EXERCISE DETAILS
Write out, verbatim, the part of the material that opens with the line containing "Which category has" and closes with the line containing "What are all", including both of those lines. Leave the pictures out of the answer.
[PROVIDED MATERIAL Boundary: Start]
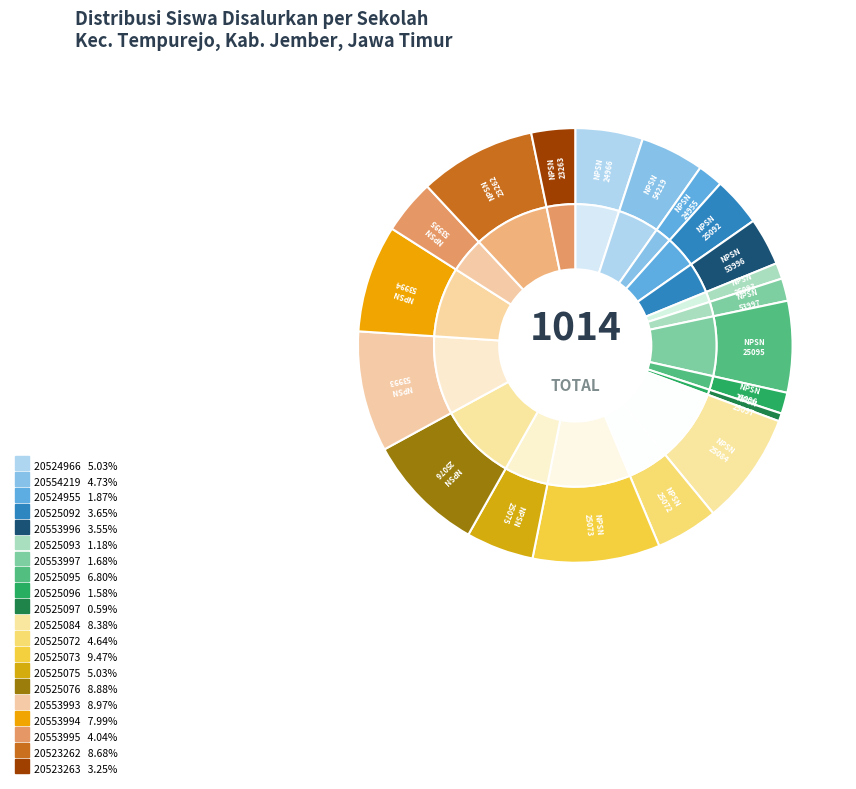

Is there any slice that represents more than half of the pie?

No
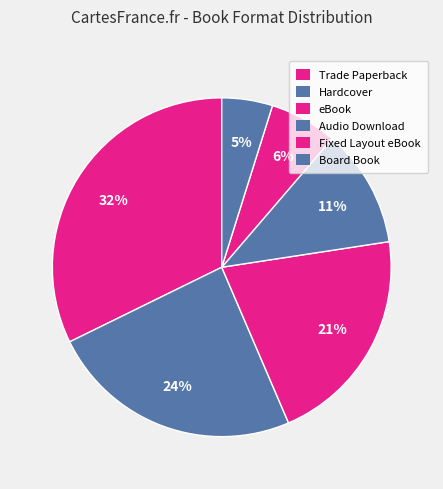

Which category has the biggest portion of the pie?

Trade Paperback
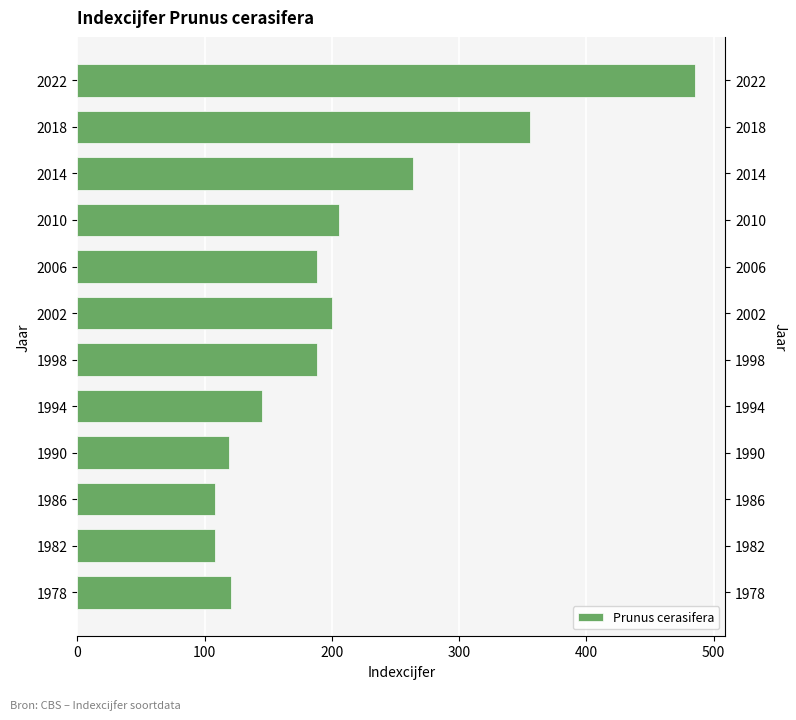

The chart shows a value of 207 at 1990. True or false?

False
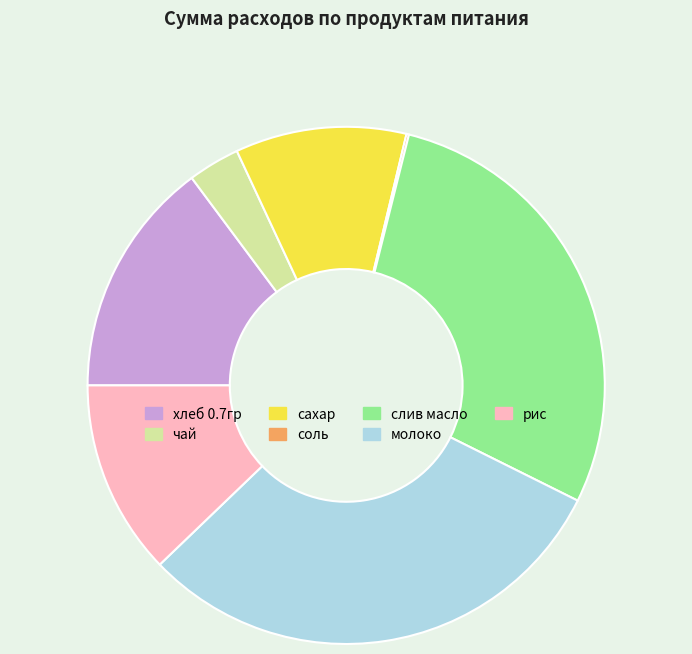

Is слив масло the majority of the pie?

No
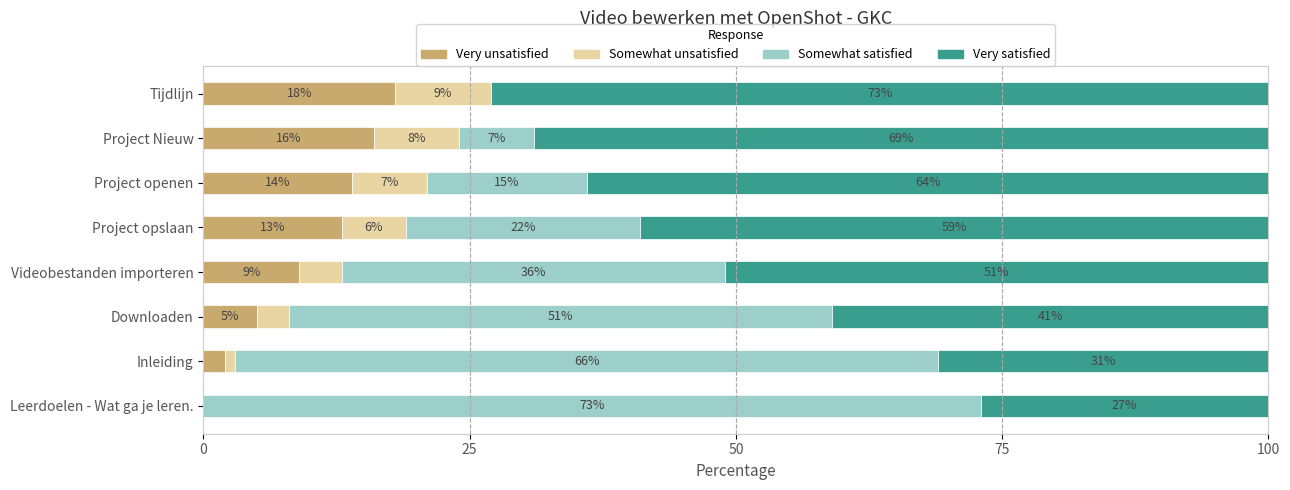

What are all the series names shown in the legend?

Very unsatisfied, Somewhat unsatisfied, Somewhat satisfied, Very satisfied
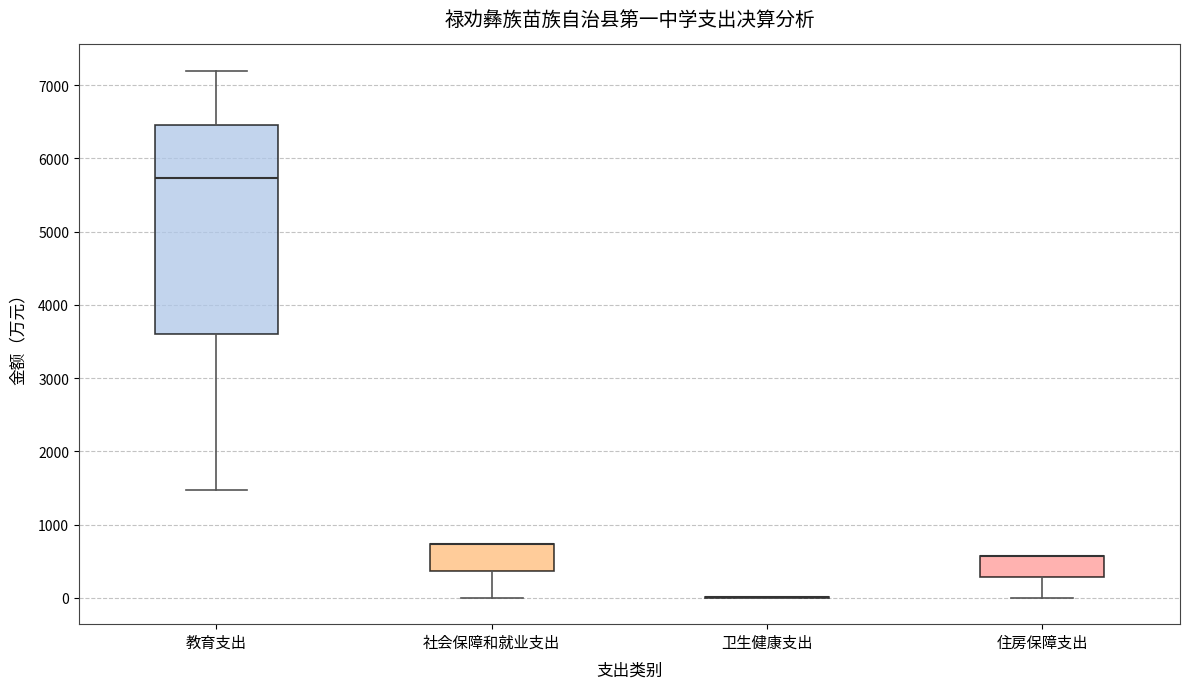

Reading left to right, transcribe this box plot: for each box, give where its median line is, the range the box spans, and where its two whiskers end, as read against the y-axis. The values are not printed on the chart, so give them approximately, as read against the axis.

教育支出: median 5700, box 3600 to 6500, whiskers 1500 to 7200
社会保障和就业支出: median 700 (drawn on the box's upper edge), box 400 to 700, whiskers 0 to 700
卫生健康支出: box collapsed to a line at 0, whiskers 0 to 0
住房保障支出: median 600 (drawn on the box's upper edge), box 300 to 600, whiskers 0 to 600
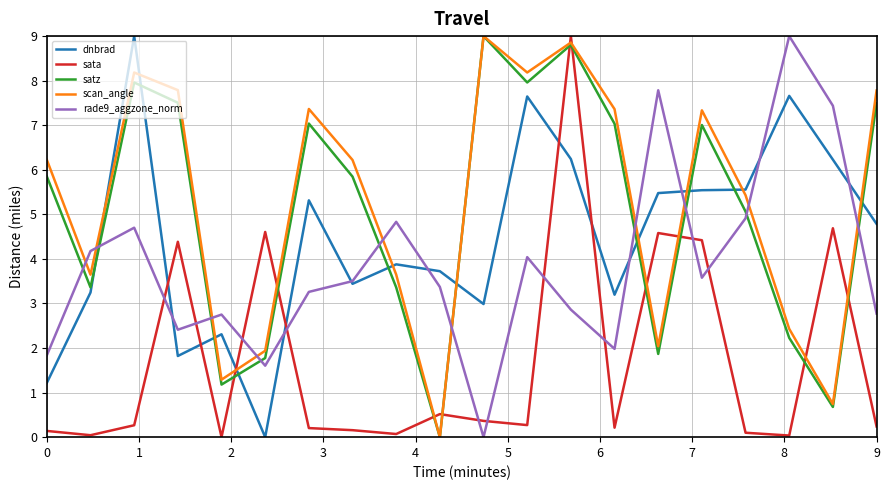

What is the maximum value for scan_angle?

9.0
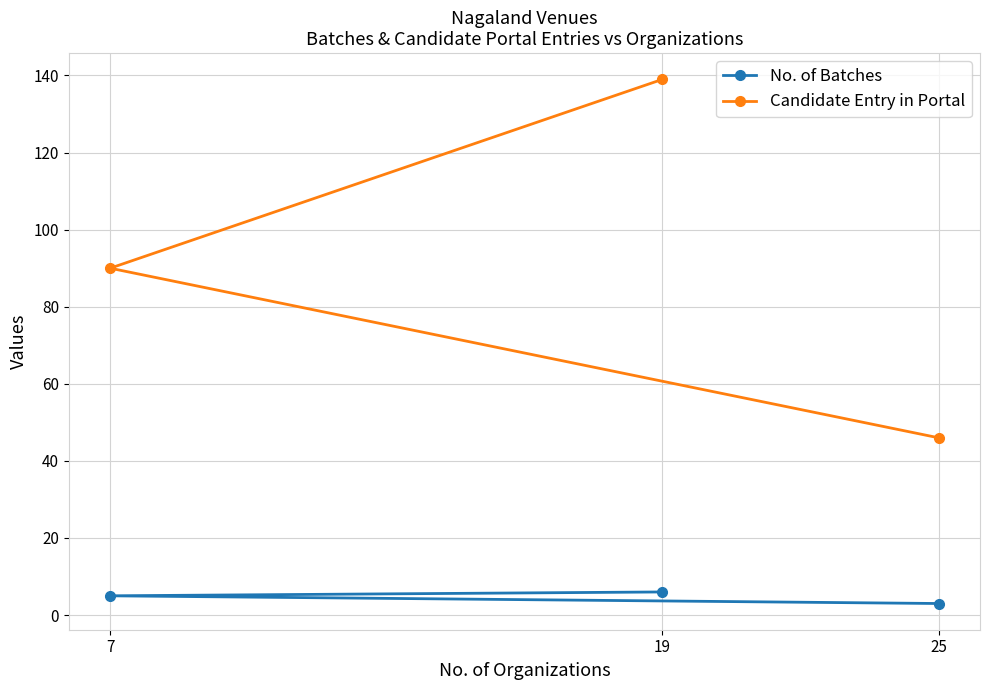

What value does the No. of Batches series have at 19?

6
[PROVIDED MATERIAL Boundary: End]
THE ANSWER
Which category has the biggest portion of the pie?

Trade Paperback

The chart shows a value of 207 at 1990. True or false?

False

Is слив масло the majority of the pie?

No

What are all the series names shown in the legend?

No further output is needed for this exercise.